2fat2furious wrote:mEh! wrote:2fat2furious wrote:thanks a lot dude, Yeah I know what you guys mean, I tried to turn the actual songs down as low as i could without it being just me screaming like a dummy to nothing but I agree with what you are saying. I need to work on my voice a lot though, like I used to be able to sing alrighty with some control, but then I started trying to learn how to scream and I kinda fudged up my voice completely. Like for a while I was able to do alien type vocals (the growls and high pitched screams) reasonably well, to myself at least, but never the city type (I guess a little less high pitched?) but then I stopped for like a month and forgot how and when I tried again i could kinda do city type but I cant do alien vocals at all anymore, additionally I cant do any type of clean singing anymore haha. Oh and I think it would help if I got something better than the built in iMac microphone, anyone have any suggestions?

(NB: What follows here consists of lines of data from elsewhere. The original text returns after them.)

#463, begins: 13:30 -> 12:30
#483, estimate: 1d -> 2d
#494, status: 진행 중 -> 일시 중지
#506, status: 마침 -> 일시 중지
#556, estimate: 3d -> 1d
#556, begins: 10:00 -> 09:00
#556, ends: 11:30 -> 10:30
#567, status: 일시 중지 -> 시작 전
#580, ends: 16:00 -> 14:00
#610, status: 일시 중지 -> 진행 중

Shure sm-7, best microphone on the planet imo. If you want something cheap go for a Behringer XM8500, it's basically a copy of the sm-57.

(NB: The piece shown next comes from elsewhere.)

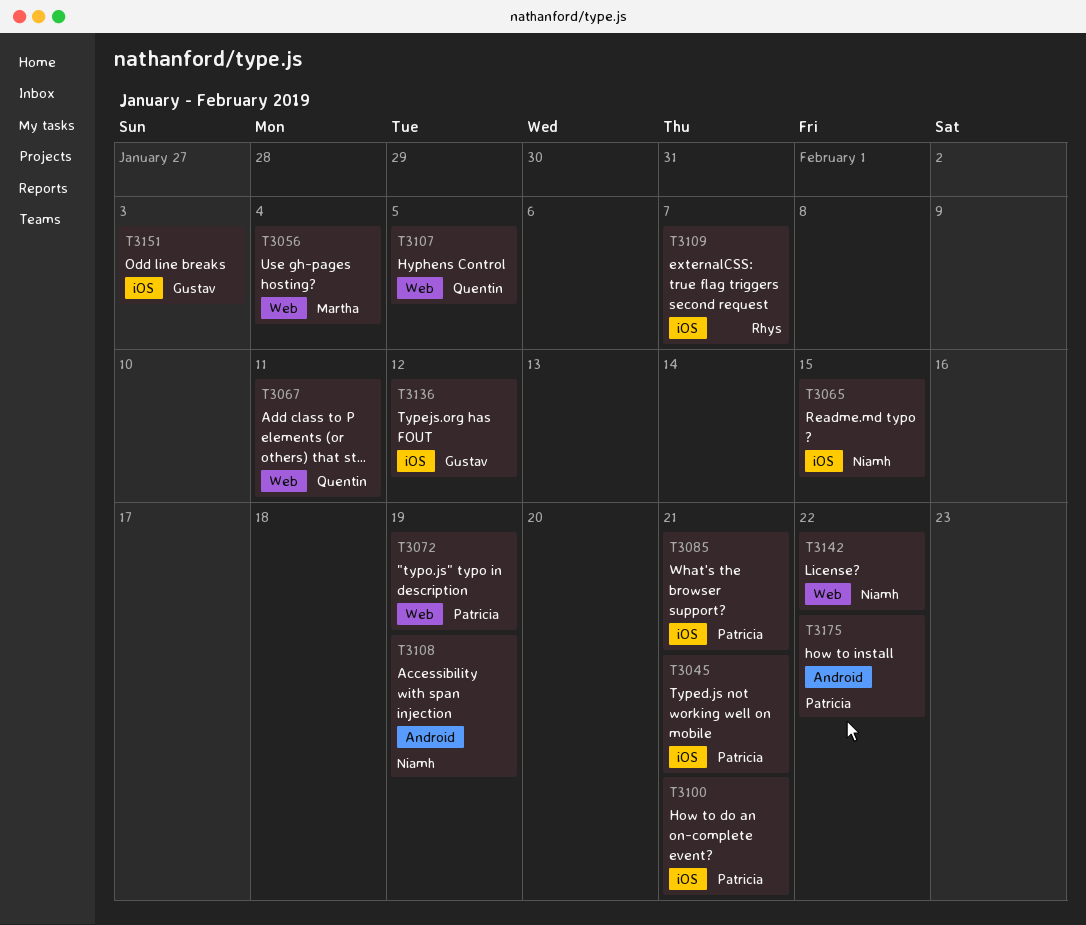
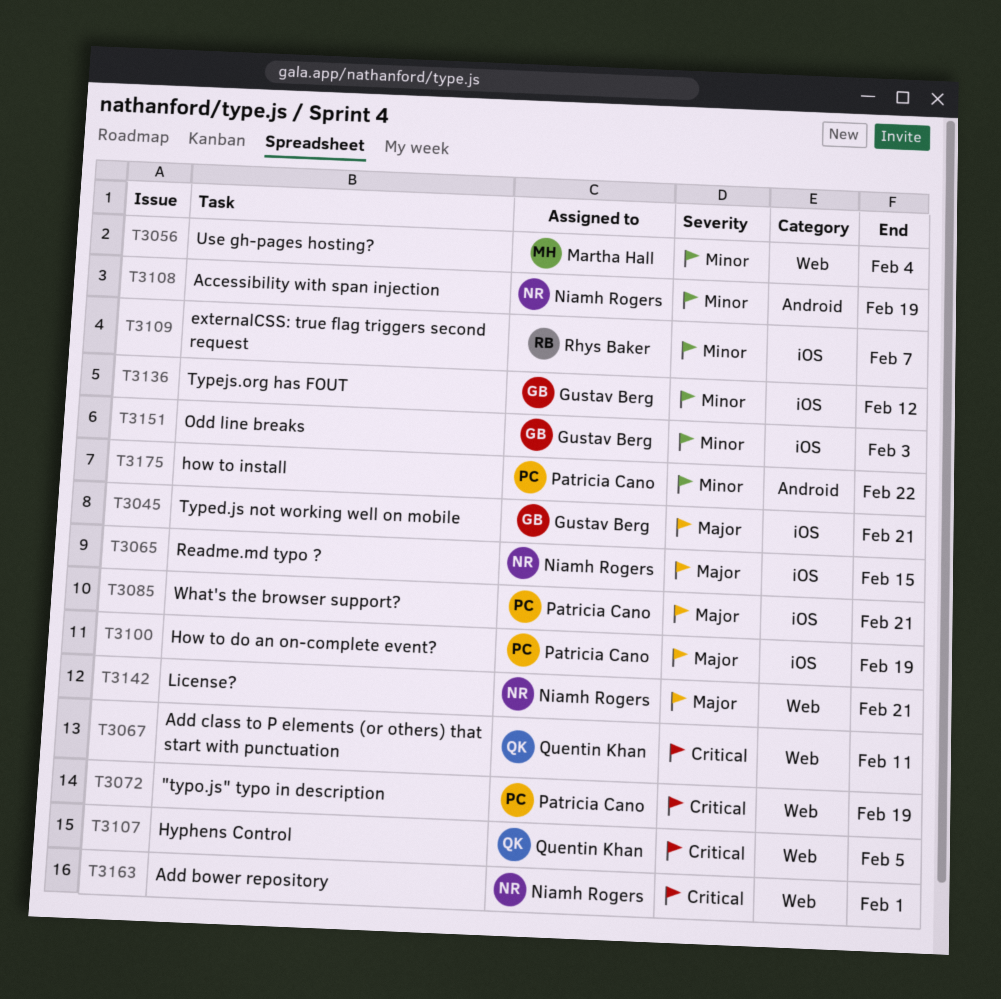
T3045, owner: Patricia Cano -> Gustav Berg
T3100, due: Feb 21 -> Feb 19
T3142, due: Feb 22 -> Feb 21
T3163: none -> present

Dude i must ask. I've been trying to sing like this many times but i only end up hurting myself. Could you do like a vocal lesson or anything? 

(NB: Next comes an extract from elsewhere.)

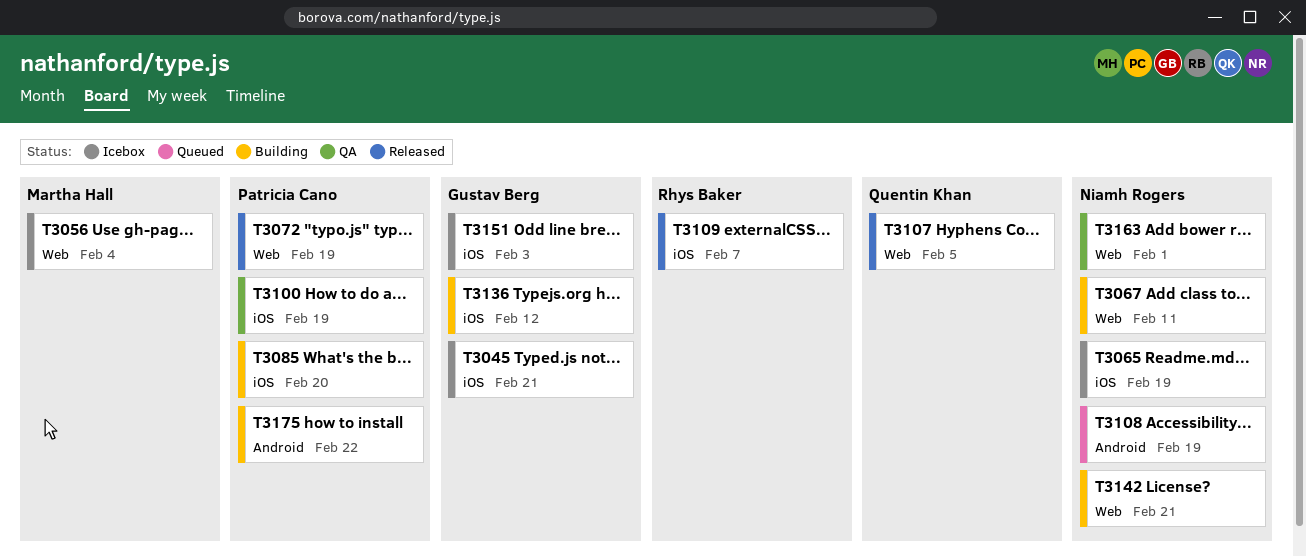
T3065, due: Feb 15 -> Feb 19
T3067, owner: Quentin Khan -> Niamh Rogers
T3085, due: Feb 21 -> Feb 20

Thanks for the advice on the microphone, do you know what else id need to record it/ plug it in to my mac though?
Uhh I guess i can try to record a vocal lesson or something later, i dont know what im doing but maybe i can explain it in a way that will make sense to everyone
I think it's possible to line the XM8500 into the direct microphone input if you get a XLR female to a 3,5 male adapter and just use garage band or the default recording software inside the mac, but i'm not sure. Someone knows for sure if it would work?
Otherwise if you want to go bigger you will need a USB interface and a recording software. You have a mac so you can go with garage band. Otherwise get Logic.
http://www.thomann.de/se/maudio_fast_track_pro.htm is a cheap interface that should do the trick, just go to your local music store and ask if they could recomend a usb interface for you.
The interface is a external soundcard that replaces the one in your computer, it's (in most cases) more powerful and have inputs made for microphones and instruments and not just headsets like the soundcard inside the computer does.
So you go Microphone - XLR cable - usb interface - usb cable - computer - recording software.